Closed faberf closed 6 months ago
Only option 1 sounds reasonable to me. Generally, having multiple enumerators does not make a lot of sense. Having multiple decoders only makes sense if you have a mixed collection with multiple media types. Decoding the same document multiple times will always be less efficient than decoding it once, so that is what should be done whenever possible.
Generally I agree. @ppanopticon mentioned today that points 2 and 3 are probably supported and a good interim solution and this issue was also intended as a reply to this. Nevertheless, silently failing and not persisting anything is strange behaviour.
Update: it turns out that with video-multiple-decoders.json I was incorrectly using COMBINE when I should have used MERGE. Switching to MERGE resolves this issue.
For the use-case of extracting ASR features at a more course-grained level than clip features, it is useful to be able to define a pipeline where either:
My impression is that maybe 1 is more useful down the line, but 2 and 3 should be quite easy to implement but are currently not fully supported (or at least I haven't figured out how to implement them).

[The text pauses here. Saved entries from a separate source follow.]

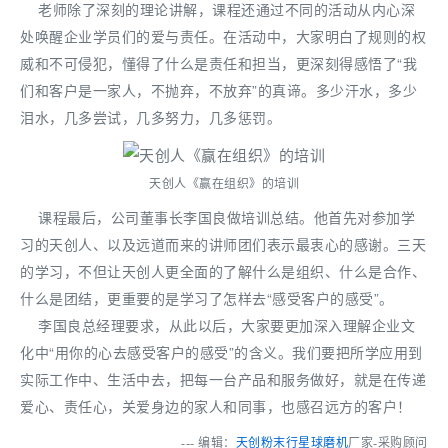
老师除了深刻的理论讲解，课程还通过不同的活动从内心深
处唤醒企业学员们的爱与责任。在活动中，大家明白了规则的权
威和不可侵犯，懂得了什么是责任和担当，更深刻得感悟了“我
们和客户是一家人，不抛弃，不放弃”的真谛。多少汗水，多少
泪水，几多尝试，几多努力，几多惩罚。
天创人《赢在组织》的培训
课程最后，公司董事长李国良做培训总结。他首先对参加学
习的天创人、以及远道而来的讲师团们表示最衷心的感谢。三天
的学习，不但让天创人更全面的了解什么是组织、什么是合作、
什么是团结，更重要的是学习了怎样去“感受客户的感受”。
李国良总经理要求，从此以后，大家要更加深入理解企业文
化中“用你的心去感受客户的感受”的含义。我们要把所学应用到
实际工作中、生活中去，把每一台产品和服务做好，就是在传递
爱心、责任心，关爱身边的家人和同事，也感召远方的客户！
--- 编辑：
天创粉末
行星球磨机
厂家-采购顾问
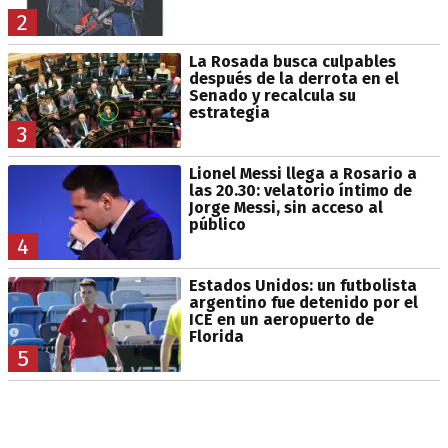
2
La Rosada busca culpables
después de la derrota en el
Senado y recalcula su
estrategia
3
Lionel Messi llega a Rosario a
las 20.30: velatorio íntimo de
Jorge Messi, sin acceso al
público
4
Estados Unidos: un futbolista
argentino fue detenido por el
ICE en un aeropuerto de
Florida
5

video-multiple-decoders.json This pipeline decodes videos twice and properly creates temporal metadata descriptors and segments of different granularity, however, it does not persist anything. When I remove "long-decoder-stage" from the input of "time-stage", then the pipeline only uses a single decoder and ends up persisting everything properly.
Digging into this, in line 60 in IngestionPipelineBuilder (commit ce53093f76eb5055f997b3e64ec11ce24161547e) the enumerator is not checked to have multiple outputs (as is the case for other operators in line 111) and, if necessary, wrapped in a broadcast operator. A simple fix (checking and wrapping) does not work, as the decoder expects an Enumerator as input and a BroadcastOperator is not an Enumerator.
Point 3, using multiple enumerators, also doesn't seem to work. video-multiple-enumerators.json this pipeline gives
Dangling operators are not supported
As a minor side note: it would make sense if the file metadata extraction would already work immediately after enumeration, but currently a decoding stage seems to be necessary. This is probably not a big issue in practice, though.